Configuration Method
Select Manual Configuration.
Compute Source Description
Enter a brief description for the compute source. The description can be up to 128 characters long.
Configuration
JDBC URL
Enter the JDBC URL. The following formats are supported:
jdbc:mysql:loadbalance://{fe1-host}:{port},{fe2-host}:{port},{fe3-host}:{port}/{database}jdbc:mysql://{host}:{port}/database?key1=value1&key2=value2
Catalog
You can only select Default Catalog. To create a compute source from an External catalog, select 'Reference a specified cluster' as the configuration method.
FE Node URL
The connection addresses of Front End (FE) nodes. Separate multiple addresses with commas (,). Example:
fe_host1:http_port01,fe_host02:http_port02.Username
Enter the username and password to log on to the StarRocks compute engine database. To ensure that tasks run properly, make sure the user has the required database permissions.
Password
Task Resource Group
StarRocks uses resource groups to isolate resources and uses classifiers to match tasks to resource groups. Dataphin lets you specify resource group names for tasks with different priorities. This ensures that tasks are automatically assigned to the correct resource group at runtime for resource allocation and isolation.

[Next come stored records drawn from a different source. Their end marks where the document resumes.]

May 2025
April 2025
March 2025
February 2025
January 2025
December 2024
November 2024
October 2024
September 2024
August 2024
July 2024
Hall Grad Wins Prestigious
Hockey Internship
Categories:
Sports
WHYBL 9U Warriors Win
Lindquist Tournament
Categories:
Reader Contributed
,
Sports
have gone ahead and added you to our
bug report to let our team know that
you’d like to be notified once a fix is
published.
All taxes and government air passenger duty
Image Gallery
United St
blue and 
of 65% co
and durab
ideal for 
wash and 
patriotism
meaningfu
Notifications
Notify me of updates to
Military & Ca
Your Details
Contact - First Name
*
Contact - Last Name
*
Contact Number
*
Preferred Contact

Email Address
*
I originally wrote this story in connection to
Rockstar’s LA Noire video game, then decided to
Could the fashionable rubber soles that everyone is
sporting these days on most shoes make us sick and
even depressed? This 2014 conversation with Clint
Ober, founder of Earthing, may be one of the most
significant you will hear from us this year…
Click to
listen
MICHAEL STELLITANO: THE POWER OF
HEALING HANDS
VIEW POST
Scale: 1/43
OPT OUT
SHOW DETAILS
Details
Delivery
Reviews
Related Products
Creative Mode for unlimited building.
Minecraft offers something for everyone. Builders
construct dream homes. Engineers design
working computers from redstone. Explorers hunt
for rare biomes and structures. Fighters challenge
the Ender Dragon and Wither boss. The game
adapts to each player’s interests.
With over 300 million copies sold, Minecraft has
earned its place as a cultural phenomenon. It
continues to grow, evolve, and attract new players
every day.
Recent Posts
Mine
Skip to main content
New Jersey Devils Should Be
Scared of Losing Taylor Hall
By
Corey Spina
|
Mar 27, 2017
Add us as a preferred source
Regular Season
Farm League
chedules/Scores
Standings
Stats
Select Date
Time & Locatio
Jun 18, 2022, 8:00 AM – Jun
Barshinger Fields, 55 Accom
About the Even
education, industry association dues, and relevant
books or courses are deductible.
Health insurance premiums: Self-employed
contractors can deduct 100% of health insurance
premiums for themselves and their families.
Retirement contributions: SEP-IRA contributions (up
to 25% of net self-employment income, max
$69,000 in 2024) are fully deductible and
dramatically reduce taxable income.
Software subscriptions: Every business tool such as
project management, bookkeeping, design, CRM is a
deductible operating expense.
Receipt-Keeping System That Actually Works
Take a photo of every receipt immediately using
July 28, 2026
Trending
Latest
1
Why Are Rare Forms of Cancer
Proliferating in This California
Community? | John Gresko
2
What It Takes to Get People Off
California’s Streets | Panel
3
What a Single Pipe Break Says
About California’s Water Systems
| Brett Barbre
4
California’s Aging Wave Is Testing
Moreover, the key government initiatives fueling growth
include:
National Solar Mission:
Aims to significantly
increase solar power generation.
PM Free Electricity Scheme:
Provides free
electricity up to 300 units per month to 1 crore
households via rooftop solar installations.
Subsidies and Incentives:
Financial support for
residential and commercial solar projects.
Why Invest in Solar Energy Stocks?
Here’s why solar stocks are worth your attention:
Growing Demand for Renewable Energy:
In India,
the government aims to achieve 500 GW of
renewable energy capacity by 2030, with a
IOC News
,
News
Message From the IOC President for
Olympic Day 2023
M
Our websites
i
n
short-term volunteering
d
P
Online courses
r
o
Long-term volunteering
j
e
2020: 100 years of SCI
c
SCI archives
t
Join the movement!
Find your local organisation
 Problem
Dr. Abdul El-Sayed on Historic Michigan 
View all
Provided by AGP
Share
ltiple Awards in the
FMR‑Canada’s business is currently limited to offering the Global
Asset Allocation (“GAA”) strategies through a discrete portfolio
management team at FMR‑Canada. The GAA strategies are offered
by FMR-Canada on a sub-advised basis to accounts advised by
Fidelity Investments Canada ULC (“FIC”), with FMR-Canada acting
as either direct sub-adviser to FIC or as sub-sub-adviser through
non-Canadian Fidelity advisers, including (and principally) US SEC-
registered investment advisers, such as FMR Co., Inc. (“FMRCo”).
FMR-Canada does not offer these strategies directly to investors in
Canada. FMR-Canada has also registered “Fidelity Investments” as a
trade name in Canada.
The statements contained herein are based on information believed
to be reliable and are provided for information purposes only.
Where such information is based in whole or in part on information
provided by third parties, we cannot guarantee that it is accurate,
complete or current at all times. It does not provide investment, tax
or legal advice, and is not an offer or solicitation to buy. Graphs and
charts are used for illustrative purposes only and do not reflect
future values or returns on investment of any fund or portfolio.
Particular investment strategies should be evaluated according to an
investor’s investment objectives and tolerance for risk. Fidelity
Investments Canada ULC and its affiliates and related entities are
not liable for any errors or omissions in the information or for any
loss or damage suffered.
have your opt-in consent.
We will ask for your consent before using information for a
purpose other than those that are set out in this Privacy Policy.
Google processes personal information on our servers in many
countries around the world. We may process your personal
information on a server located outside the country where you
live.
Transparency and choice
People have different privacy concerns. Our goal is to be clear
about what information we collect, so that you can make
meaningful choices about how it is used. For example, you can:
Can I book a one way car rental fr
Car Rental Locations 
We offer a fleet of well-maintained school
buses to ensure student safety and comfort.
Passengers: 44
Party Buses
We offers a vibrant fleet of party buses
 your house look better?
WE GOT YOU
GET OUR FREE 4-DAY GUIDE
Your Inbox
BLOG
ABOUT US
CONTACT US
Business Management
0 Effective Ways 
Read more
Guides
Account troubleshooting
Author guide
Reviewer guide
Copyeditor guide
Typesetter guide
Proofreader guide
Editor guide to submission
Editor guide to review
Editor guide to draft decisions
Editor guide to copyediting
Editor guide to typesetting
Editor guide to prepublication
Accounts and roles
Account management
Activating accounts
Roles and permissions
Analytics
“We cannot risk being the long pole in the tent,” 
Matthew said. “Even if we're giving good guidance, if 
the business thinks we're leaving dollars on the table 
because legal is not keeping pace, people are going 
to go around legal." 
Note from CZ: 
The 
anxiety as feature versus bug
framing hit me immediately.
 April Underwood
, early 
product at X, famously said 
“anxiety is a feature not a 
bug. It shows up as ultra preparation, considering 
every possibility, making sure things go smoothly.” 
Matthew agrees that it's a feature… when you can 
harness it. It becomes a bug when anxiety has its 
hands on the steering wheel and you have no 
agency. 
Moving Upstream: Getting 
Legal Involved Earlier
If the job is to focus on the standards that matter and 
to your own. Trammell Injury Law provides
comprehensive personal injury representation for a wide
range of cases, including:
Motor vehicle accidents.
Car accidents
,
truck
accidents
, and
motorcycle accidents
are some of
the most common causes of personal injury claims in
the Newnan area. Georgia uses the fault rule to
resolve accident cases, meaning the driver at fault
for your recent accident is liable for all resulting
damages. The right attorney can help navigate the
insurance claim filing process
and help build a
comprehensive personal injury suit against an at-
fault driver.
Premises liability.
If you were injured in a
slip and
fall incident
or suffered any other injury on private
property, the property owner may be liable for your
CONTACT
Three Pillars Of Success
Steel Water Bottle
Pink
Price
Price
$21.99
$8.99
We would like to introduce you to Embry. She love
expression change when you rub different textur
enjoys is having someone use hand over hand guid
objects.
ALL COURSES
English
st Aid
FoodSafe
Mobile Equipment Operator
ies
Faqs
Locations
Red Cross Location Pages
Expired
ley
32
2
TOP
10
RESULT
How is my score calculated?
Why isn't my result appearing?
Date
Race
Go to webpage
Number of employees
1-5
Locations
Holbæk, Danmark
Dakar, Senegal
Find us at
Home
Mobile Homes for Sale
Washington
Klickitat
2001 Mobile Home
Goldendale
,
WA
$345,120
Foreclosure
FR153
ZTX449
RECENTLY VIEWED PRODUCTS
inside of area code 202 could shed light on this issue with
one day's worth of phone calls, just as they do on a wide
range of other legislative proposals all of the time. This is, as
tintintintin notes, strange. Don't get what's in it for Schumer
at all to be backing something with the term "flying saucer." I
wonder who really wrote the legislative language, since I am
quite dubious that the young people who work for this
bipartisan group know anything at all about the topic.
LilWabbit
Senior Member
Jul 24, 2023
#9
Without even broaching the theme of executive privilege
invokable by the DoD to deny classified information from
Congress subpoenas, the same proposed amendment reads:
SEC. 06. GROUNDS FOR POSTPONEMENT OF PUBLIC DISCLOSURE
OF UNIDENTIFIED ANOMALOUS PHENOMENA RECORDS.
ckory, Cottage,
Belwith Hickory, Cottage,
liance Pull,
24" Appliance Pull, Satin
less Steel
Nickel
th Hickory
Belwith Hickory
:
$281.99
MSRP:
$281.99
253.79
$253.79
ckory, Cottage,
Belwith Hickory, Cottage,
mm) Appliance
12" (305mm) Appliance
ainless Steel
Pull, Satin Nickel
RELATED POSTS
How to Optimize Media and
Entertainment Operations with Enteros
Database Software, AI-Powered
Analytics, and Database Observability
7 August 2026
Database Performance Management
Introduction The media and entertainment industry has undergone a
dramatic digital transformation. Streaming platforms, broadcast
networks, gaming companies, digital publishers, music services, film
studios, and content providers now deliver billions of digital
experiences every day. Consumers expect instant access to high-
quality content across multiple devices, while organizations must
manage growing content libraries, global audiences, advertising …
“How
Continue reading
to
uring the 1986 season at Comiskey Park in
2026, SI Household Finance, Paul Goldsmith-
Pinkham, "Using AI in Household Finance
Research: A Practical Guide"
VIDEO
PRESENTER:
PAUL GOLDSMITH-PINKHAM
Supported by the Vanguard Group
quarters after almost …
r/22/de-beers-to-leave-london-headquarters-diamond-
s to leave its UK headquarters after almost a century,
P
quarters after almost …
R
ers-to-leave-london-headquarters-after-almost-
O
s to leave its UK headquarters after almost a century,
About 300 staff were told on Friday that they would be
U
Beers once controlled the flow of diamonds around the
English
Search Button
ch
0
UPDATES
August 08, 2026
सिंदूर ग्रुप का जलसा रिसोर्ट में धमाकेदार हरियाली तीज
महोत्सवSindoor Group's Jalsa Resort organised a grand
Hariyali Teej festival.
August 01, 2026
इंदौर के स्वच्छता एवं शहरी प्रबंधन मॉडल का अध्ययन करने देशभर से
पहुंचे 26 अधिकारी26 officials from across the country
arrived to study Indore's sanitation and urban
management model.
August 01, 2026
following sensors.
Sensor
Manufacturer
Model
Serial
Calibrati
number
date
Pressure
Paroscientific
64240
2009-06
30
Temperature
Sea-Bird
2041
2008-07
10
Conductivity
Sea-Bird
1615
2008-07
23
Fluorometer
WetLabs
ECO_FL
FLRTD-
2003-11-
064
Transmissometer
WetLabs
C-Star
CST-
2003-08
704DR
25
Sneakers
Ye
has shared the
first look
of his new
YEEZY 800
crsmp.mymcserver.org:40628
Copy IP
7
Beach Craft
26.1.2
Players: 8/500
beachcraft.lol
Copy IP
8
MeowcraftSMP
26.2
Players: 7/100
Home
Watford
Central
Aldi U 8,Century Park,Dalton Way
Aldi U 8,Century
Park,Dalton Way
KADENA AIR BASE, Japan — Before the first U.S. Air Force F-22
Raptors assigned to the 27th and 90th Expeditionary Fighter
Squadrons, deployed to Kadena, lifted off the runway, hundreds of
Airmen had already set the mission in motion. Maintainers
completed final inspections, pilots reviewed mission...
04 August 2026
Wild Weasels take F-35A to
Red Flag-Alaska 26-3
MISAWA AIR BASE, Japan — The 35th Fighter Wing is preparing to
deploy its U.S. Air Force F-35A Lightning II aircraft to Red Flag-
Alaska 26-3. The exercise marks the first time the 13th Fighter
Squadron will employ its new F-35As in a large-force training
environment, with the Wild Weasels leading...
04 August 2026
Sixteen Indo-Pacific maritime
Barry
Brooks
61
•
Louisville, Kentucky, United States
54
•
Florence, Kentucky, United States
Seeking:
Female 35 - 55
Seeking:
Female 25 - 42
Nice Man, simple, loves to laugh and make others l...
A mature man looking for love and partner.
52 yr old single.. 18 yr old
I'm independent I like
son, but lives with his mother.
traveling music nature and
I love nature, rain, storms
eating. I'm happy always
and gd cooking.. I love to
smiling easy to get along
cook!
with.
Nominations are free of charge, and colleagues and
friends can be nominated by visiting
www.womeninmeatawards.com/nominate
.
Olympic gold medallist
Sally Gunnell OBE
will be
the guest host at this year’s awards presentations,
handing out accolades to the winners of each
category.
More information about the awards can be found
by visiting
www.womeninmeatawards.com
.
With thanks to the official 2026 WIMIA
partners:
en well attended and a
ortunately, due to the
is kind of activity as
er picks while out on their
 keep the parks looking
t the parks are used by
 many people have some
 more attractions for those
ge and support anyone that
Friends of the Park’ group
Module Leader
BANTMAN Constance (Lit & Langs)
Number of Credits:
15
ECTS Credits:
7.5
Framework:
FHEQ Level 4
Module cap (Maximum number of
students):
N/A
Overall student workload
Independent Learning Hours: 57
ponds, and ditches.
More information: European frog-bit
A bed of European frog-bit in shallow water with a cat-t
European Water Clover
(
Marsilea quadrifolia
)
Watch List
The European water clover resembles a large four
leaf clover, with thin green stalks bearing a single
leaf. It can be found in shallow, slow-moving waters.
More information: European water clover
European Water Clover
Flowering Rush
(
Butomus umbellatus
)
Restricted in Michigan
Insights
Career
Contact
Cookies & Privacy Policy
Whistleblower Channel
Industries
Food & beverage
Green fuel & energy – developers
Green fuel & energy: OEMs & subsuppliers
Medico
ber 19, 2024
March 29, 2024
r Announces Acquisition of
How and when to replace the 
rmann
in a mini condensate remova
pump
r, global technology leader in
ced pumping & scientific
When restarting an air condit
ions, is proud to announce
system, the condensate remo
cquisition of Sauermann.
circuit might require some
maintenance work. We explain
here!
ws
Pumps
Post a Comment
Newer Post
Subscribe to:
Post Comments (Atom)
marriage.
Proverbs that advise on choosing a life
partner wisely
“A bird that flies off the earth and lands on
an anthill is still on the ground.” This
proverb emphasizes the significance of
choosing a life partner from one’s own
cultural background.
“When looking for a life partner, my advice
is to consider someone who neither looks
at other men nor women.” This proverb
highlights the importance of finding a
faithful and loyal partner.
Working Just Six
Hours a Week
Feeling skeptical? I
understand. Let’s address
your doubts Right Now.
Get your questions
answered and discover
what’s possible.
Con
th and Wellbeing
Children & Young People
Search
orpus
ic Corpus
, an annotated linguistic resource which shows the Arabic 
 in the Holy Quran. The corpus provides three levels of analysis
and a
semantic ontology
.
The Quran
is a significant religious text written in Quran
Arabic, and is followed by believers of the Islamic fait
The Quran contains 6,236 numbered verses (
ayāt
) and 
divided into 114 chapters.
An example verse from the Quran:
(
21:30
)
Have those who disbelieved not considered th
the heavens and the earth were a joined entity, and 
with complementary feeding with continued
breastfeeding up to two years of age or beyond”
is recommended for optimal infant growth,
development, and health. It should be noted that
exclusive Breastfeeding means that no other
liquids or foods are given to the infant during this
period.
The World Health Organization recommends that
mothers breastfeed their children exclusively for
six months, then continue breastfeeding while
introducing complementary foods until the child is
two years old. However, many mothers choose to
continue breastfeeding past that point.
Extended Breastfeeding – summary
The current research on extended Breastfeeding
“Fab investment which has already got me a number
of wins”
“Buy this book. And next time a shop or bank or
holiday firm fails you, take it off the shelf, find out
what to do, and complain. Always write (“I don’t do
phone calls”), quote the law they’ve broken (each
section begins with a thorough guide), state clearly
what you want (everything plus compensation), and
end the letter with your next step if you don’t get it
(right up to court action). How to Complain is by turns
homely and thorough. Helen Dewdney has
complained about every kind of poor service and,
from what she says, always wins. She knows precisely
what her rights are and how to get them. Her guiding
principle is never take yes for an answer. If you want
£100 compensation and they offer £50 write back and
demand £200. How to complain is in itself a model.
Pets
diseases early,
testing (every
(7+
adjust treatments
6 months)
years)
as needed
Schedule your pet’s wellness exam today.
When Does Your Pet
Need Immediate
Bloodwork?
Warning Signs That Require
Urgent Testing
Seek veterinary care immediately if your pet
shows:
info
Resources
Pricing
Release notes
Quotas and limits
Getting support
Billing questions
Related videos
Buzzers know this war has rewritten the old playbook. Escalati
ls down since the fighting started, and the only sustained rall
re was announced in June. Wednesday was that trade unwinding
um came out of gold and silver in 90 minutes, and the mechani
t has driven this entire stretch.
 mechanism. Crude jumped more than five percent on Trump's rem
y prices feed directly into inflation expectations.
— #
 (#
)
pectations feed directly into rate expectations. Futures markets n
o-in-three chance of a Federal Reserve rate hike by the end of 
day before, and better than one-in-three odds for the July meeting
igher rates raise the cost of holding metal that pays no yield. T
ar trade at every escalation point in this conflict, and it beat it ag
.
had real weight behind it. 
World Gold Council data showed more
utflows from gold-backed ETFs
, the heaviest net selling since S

Use Default Execution User: Uses the default execution user from the preceding configuration.
Custom: Includes five priority levels: Highest Priority, High Priority, Medium Priority, Low Priority, and Lowest Priority. You must enter a resource group for each priority level.
Click Test Connection to test the connection to the compute source.
After the connection test is successful, click Submit.
After you create the StarRocks compute source, you can attach the compute source to a project. For more information, see Manage permissions and compute sources for a project space.
What to do next
After creating the StarRocks compute source, you can bind the StarRocks compute source to the project. For specific operations, see Create a general project.